(Problem description): Copy out every item below word for word, from the first to the last.

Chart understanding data
----

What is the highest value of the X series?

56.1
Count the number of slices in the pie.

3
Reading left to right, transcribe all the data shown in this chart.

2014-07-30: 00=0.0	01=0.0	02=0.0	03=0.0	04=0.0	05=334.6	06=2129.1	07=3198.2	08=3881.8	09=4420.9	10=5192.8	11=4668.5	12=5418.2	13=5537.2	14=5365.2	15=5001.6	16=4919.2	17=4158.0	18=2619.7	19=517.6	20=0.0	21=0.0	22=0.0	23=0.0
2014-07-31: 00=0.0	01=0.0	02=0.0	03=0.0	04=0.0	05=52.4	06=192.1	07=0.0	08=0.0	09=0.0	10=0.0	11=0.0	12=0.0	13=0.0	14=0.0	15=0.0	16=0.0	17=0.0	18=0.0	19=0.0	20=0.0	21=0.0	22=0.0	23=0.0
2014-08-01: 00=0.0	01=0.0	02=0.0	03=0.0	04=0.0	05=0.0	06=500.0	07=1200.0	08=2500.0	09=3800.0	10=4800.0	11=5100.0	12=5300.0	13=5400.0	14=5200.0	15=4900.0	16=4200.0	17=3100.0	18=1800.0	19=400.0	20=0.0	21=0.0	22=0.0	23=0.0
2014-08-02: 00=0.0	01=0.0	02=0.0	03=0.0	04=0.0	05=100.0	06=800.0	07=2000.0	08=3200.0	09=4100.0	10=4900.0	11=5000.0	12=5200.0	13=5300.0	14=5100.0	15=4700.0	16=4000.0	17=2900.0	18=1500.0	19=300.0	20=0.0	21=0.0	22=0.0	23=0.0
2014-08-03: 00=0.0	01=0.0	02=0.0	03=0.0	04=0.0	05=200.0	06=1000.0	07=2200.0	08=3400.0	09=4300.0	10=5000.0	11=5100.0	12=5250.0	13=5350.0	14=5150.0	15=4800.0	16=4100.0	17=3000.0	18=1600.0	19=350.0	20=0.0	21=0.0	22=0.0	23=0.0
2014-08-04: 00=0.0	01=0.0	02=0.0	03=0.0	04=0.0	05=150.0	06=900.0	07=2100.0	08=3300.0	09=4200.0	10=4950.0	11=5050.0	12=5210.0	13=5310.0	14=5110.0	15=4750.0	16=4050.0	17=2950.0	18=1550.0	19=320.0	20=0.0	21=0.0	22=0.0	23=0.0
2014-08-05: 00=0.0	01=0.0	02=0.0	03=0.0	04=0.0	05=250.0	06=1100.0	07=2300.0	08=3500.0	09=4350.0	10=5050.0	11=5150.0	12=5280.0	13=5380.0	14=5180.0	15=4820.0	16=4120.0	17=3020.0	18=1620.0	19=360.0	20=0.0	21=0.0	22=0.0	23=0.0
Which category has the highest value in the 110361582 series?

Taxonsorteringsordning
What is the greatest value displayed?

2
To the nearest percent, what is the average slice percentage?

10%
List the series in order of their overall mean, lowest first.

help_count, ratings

----

(Solution to the problem):
What is the highest value of the X series?

56.1
Count the number of slices in the pie.

3
Reading left to right, transcribe all the data shown in this chart.

2014-07-30: 00=0.0	01=0.0	02=0.0	03=0.0	04=0.0	05=334.6	06=2129.1	07=3198.2	08=3881.8	09=4420.9	10=5192.8	11=4668.5	12=5418.2	13=5537.2	14=5365.2	15=5001.6	16=4919.2	17=4158.0	18=2619.7	19=517.6	20=0.0	21=0.0	22=0.0	23=0.0
2014-07-31: 00=0.0	01=0.0	02=0.0	03=0.0	04=0.0	05=52.4	06=192.1	07=0.0	08=0.0	09=0.0	10=0.0	11=0.0	12=0.0	13=0.0	14=0.0	15=0.0	16=0.0	17=0.0	18=0.0	19=0.0	20=0.0	21=0.0	22=0.0	23=0.0
2014-08-01: 00=0.0	01=0.0	02=0.0	03=0.0	04=0.0	05=0.0	06=500.0	07=1200.0	08=2500.0	09=3800.0	10=4800.0	11=5100.0	12=5300.0	13=5400.0	14=5200.0	15=4900.0	16=4200.0	17=3100.0	18=1800.0	19=400.0	20=0.0	21=0.0	22=0.0	23=0.0
2014-08-02: 00=0.0	01=0.0	02=0.0	03=0.0	04=0.0	05=100.0	06=800.0	07=2000.0	08=3200.0	09=4100.0	10=4900.0	11=5000.0	12=5200.0	13=5300.0	14=5100.0	15=4700.0	16=4000.0	17=2900.0	18=1500.0	19=300.0	20=0.0	21=0.0	22=0.0	23=0.0
2014-08-03: 00=0.0	01=0.0	02=0.0	03=0.0	04=0.0	05=200.0	06=1000.0	07=2200.0	08=3400.0	09=4300.0	10=5000.0	11=5100.0	12=5250.0	13=5350.0	14=5150.0	15=4800.0	16=4100.0	17=3000.0	18=1600.0	19=350.0	20=0.0	21=0.0	22=0.0	23=0.0
2014-08-04: 00=0.0	01=0.0	02=0.0	03=0.0	04=0.0	05=150.0	06=900.0	07=2100.0	08=3300.0	09=4200.0	10=4950.0	11=5050.0	12=5210.0	13=5310.0	14=5110.0	15=4750.0	16=4050.0	17=2950.0	18=1550.0	19=320.0	20=0.0	21=0.0	22=0.0	23=0.0
2014-08-05: 00=0.0	01=0.0	02=0.0	03=0.0	04=0.0	05=250.0	06=1100.0	07=2300.0	08=3500.0	09=4350.0	10=5050.0	11=5150.0	12=5280.0	13=5380.0	14=5180.0	15=4820.0	16=4120.0	17=3020.0	18=1620.0	19=360.0	20=0.0	21=0.0	22=0.0	23=0.0
Which category has the highest value in the 110361582 series?

Taxonsorteringsordning
What is the greatest value displayed?

2
To the nearest percent, what is the average slice percentage?

10%
List the series in order of their overall mean, lowest first.

help_count, ratings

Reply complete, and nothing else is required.